Year 9-17
For me life is interesting, even though Bell Tel. sometimes makes matters miserable for me. I am in this technologically advanced country on dial internet service. Can’t get wireless, and too many trees make it impossible to sight a relay tower. So I am stuck with grandma Bell. The connection between our house and the highway goes dead when snow melts or rain falls, while the line to the village – 5 km away- suffers from nobody knows what- perhaps squirrels or black flies or raccoons eating the wires, giving me p.p. internet service. The p.p. you can either read as pretty poor or as a shorter version where the first ‘p’ is exactly that, and also another 4 letter word, conveying the same meaning.
But life is good and even afterlife gets good publicity nowadays.
Afterlife? Yes, life after death, is very much in the news nowadays. Perhaps not surprisingly the typical American believes not in evolution or global warming but does in Doomsday and an afterlife, in heaven, of course, wearing white robes and clutching golden harps, I presume. The average American – not Canadian – adult sees the earth as a 10,000 year old evil matter whose substance may be abused – hence the denial of global warming – and sees Doomsday coming and regards afterlife a heaven-bound certainty. Yes, in these dark days they expect Doomsday to come knocking at the door anytime now, abetted by the combined crush of economic collapse, peak oil and global warming, the latter not human-induced, of course, but an act of God. This trinity of evil will, they believe, be so severe that society as we know it will never recover, our lifestyles be seriously compromised and survival become a life-or-death issue.
I can back this up with statistics. The surveys vary a bit, but for the longest time, something in the order of 90% of Americans say they believe in God and an afterlife in heaven.
It’s now been 200 years since Charles Darwin came up with his evolution theory. I think that he was partly right. Of course I believe that God exists – as did Darwin – and created the cosmos. I also believe that this took place millions if not billions of years ago – with God one day is as a thousand or million years and a billion years as one day – so that, since that original concepts took shape, humans and animals have gone through development stages (don’t we all): what we see around us is too convincing to assume otherwise. Yet two-thirds of all Americans believe that the earth was created 10,000 years ago.
The church-going crowd over there is mostly Republicans. Among them only 21% think that we are at fault causing climate change. That too fits in with the heaven-thing. To them “earth is a foreign strand, wilderness waste” quoting a hymn. In other words, most Americans don’t think their use of fossil fuels causes this Greenhouse Effect. They blame nature.
Fortunately there are still a lot of religious people who think otherwise. On February 21 Globe and Mail had an interesting exchange between Ian Brown and Jean Vanier. I love Jean Vanier, and I have many of his books.
In that article both mention life after death. Neither mentioned ‘heaven’, which, seen as a human destination, is a very unbiblical concept. Let me give one example: The last verse in the book of Daniel says, “As for you, go your way till the end. You will rest, and then at the end of days you will rise to receive your allotted inheritance.” Jesus too sees death as ‘a restful sleep’. That inheritance, by the way, is a cleaned up earth.

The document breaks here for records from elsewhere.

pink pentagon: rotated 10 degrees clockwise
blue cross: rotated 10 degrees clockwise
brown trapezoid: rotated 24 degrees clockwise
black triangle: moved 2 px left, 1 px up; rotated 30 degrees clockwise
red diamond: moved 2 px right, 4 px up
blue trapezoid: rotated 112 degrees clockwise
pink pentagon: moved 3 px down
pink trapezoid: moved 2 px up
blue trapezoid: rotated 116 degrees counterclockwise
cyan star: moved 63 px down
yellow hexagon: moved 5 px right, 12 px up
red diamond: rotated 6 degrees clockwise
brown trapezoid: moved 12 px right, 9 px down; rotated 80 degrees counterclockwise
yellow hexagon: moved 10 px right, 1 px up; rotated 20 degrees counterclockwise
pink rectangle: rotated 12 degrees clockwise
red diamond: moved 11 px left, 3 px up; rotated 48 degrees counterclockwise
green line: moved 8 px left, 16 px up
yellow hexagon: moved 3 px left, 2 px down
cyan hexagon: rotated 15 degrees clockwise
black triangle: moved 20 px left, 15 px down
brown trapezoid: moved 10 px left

The church is wrong when it portrays heaven as the after-life abode, a lie the Devil has successfully sold to organized religion, weakening the resolve of church people to whole-heartedly care for the earth.

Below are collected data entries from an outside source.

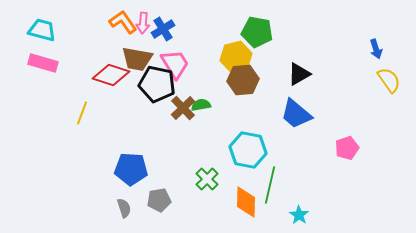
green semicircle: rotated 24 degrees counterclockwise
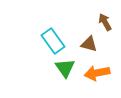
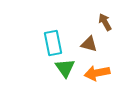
cyan rectangle: moved 2 px down; rotated 25 degrees clockwise
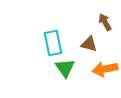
orange arrow: moved 8 px right, 4 px up
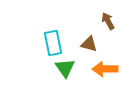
brown arrow: moved 3 px right, 1 px up
orange arrow: rotated 10 degrees clockwise
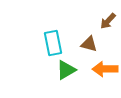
brown arrow: rotated 108 degrees counterclockwise
green triangle: moved 1 px right, 2 px down; rotated 35 degrees clockwise
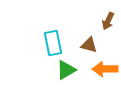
brown arrow: rotated 18 degrees counterclockwise
brown triangle: moved 1 px down
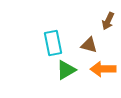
orange arrow: moved 2 px left
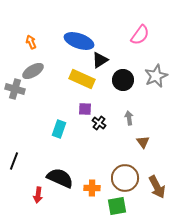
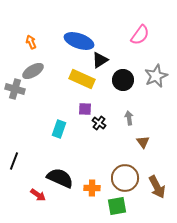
red arrow: rotated 63 degrees counterclockwise
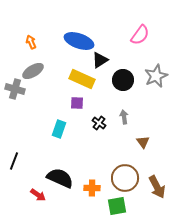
purple square: moved 8 px left, 6 px up
gray arrow: moved 5 px left, 1 px up
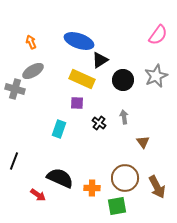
pink semicircle: moved 18 px right
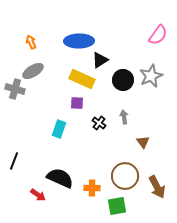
blue ellipse: rotated 20 degrees counterclockwise
gray star: moved 5 px left
brown circle: moved 2 px up
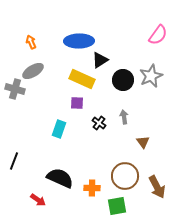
red arrow: moved 5 px down
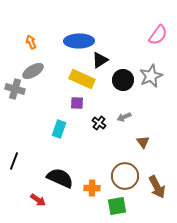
gray arrow: rotated 104 degrees counterclockwise
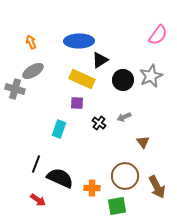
black line: moved 22 px right, 3 px down
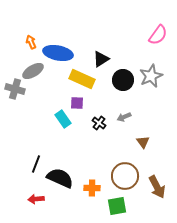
blue ellipse: moved 21 px left, 12 px down; rotated 12 degrees clockwise
black triangle: moved 1 px right, 1 px up
cyan rectangle: moved 4 px right, 10 px up; rotated 54 degrees counterclockwise
red arrow: moved 2 px left, 1 px up; rotated 140 degrees clockwise
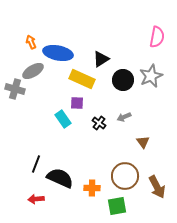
pink semicircle: moved 1 px left, 2 px down; rotated 25 degrees counterclockwise
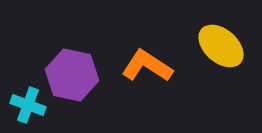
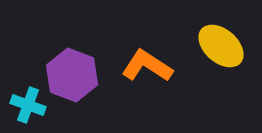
purple hexagon: rotated 9 degrees clockwise
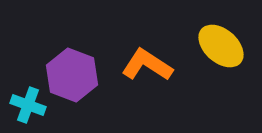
orange L-shape: moved 1 px up
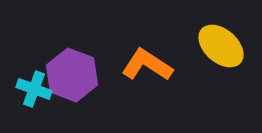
cyan cross: moved 6 px right, 16 px up
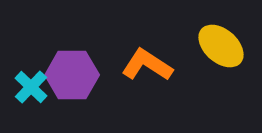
purple hexagon: rotated 21 degrees counterclockwise
cyan cross: moved 3 px left, 2 px up; rotated 24 degrees clockwise
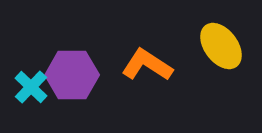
yellow ellipse: rotated 12 degrees clockwise
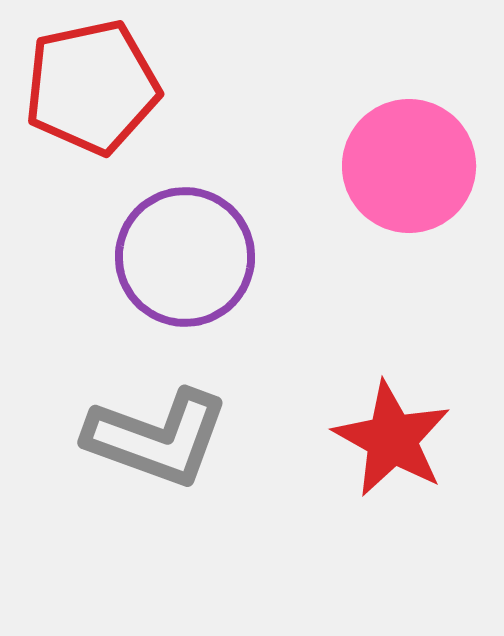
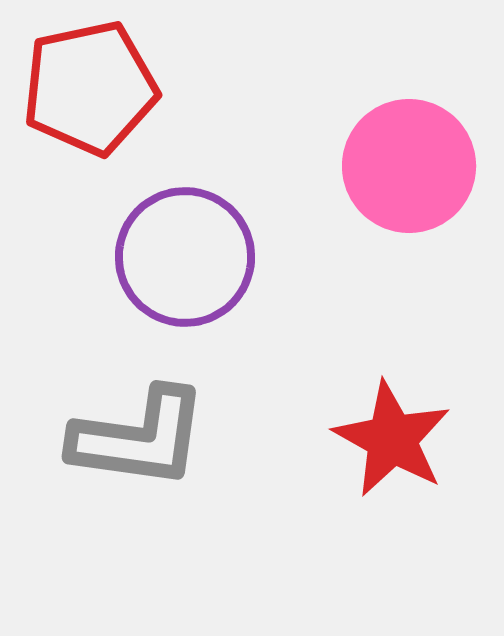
red pentagon: moved 2 px left, 1 px down
gray L-shape: moved 18 px left; rotated 12 degrees counterclockwise
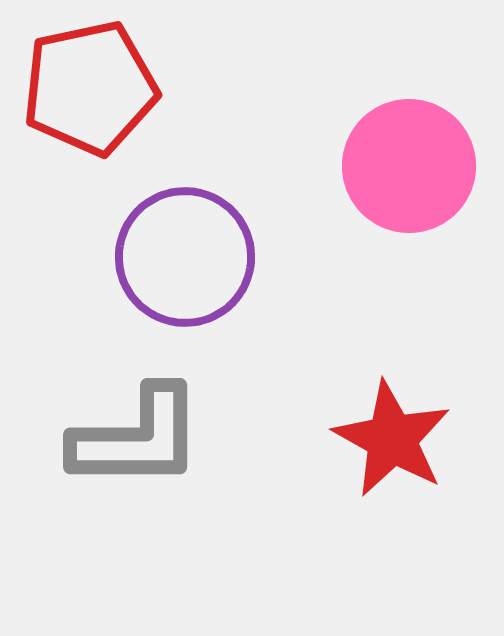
gray L-shape: moved 2 px left; rotated 8 degrees counterclockwise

Vanier writes that, in thinking of life-after-death, he visualizes “it will be a wonderful moment of peace, of joy, of ecstasy of love, a fulfillment of love. It will be more wonderful than anything we could have imagined.” He repeatedly mentions the beauty of the earth, which reminds me that “God made no junk and will not junk what he has made.” That’s why we must now live so that when the renewal comes we will have no trouble making that transition.
So how will it all end? I don’t refer to Doomsday – the Bible calls it “The Day of the Lord” – but I do mean the current economic and environmental crisis. If the majority of Americans deny any direct responsibility for Climate Change, then our planet will certainly keep on deteriorating at a rapid rate, with China and India, taking their cue from America, continuing to pollute.
So, indeed, the American collective psyche definitely has a Doomsday mentality, enhanced by their heaven-heresy.
Oh, yes, we live in interesting times.